■ Work order: Reproduce the passage on esports analysis word for word, from "The challenge is" up to and including "they should control.".

■ Selected passage:
──────────────────────────────

A team that falls apart in elimination matches and a team that elevates in those same conditions may look almost identical in their regular season statistics. Standard esports analysis will not reliably tell you which is which until the elimination match happens. That is a significant analytical blind spot.

Communication and Team Dynamics Get Ignored

Another area where esports analysis consistently underperforms is the evaluation of in-game communication and team dynamics. What is said between players during a match, how quickly calls are made, whether teammates are aligned or operating on conflicting assumptions, how leadership and decision-making authority are distributed within a team — all of this directly shapes how a team performs, and almost none of it is captured in standard analytical frameworks.

The challenge is obvious: communication data is messy, language-dependent, difficult to structure, and raises genuine privacy concerns. It is far easier to pull objective telemetry from a game server than it is to systematically analyse voice comms. But the difficulty of capturing something is not a good reason to proceed as though it does not matter. Teams that communicate well under pressure win situations they have no business winning on paper. Teams that communicate poorly lose situations they should control.

──────────────────────────────

■ Information supplied:
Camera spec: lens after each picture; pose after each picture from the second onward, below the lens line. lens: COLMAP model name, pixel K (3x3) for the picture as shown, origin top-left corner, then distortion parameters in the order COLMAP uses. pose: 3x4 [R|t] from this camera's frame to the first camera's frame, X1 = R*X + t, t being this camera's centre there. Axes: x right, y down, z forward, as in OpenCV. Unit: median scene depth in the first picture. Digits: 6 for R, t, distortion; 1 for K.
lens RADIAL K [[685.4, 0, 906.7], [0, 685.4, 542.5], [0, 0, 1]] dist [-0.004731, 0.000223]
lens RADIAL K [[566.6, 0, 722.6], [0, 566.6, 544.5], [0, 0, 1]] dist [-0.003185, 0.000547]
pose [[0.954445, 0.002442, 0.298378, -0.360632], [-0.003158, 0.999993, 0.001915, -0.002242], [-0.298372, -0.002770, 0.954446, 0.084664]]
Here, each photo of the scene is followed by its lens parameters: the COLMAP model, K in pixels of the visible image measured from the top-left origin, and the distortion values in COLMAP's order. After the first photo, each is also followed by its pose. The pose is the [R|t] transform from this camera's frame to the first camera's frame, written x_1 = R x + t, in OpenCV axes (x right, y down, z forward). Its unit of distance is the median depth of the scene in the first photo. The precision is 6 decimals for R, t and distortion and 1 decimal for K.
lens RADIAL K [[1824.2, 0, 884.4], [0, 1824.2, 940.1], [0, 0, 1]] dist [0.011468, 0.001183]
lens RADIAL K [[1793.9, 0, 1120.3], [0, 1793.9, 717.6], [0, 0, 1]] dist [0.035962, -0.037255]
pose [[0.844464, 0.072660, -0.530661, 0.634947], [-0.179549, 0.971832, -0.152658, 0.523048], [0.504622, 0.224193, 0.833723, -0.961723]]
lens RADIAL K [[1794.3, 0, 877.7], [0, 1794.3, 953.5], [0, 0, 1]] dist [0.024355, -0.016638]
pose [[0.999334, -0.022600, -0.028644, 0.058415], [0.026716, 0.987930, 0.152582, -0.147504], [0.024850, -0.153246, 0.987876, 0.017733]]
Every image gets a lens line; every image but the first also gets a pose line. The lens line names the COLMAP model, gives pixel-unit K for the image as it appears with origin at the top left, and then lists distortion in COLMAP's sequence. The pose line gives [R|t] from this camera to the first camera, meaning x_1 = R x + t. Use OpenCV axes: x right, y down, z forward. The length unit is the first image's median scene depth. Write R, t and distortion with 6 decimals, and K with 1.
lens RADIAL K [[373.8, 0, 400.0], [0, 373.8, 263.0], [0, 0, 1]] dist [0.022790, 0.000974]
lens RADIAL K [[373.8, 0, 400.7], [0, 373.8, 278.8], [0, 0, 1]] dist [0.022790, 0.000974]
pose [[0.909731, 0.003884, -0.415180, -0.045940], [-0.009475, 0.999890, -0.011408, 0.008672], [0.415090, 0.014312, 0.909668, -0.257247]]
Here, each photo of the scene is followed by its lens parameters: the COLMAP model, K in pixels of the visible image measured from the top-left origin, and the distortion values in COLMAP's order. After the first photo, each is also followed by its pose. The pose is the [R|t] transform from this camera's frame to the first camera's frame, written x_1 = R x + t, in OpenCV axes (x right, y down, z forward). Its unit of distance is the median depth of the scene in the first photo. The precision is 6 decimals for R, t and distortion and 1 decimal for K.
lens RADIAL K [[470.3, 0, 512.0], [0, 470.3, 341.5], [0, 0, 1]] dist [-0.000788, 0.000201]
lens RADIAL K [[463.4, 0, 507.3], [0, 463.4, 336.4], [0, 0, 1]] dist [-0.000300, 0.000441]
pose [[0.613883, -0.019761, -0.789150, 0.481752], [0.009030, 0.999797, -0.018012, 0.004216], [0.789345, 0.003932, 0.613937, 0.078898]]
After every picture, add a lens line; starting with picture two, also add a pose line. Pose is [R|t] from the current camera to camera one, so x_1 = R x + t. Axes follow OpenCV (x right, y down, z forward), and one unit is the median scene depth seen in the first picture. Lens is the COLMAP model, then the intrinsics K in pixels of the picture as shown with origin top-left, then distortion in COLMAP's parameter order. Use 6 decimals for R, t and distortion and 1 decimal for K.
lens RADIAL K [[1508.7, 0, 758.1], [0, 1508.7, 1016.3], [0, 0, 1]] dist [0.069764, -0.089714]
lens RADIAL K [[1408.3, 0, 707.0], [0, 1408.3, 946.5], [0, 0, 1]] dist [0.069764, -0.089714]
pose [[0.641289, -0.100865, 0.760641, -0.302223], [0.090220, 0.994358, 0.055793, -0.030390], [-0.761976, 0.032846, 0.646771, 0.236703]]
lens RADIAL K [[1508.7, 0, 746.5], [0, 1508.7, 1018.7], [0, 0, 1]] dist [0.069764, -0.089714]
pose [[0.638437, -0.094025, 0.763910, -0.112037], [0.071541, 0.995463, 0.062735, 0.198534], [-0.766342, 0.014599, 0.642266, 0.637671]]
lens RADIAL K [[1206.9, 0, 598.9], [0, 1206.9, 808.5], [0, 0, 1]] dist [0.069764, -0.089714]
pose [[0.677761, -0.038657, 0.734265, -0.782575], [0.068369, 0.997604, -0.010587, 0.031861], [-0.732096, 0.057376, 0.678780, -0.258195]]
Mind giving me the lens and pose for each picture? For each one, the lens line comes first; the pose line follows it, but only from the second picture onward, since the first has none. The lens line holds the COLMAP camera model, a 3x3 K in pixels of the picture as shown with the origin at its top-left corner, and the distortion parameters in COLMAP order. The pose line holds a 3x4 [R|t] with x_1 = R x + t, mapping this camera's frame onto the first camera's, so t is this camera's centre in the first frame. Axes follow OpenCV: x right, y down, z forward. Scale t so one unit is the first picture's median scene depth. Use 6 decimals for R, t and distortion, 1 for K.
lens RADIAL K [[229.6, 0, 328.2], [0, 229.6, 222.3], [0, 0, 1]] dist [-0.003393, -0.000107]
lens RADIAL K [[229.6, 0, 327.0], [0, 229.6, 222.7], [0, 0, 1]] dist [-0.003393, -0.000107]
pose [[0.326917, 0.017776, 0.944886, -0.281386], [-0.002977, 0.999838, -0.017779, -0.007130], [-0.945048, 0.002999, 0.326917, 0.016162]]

──────────────────────────────

■ Solution for this problem:
The challenge is obvious: communication data is messy, language-dependent, difficult to structure, and raises genuine privacy concerns. It is far easier to pull objective telemetry from a game server than it is to systematically analyse voice comms. But the difficulty of capturing something is not a good reason to proceed as though it does not matter. Teams that communicate well under pressure win situations they have no business winning on paper. Teams that communicate poorly lose situations they should control.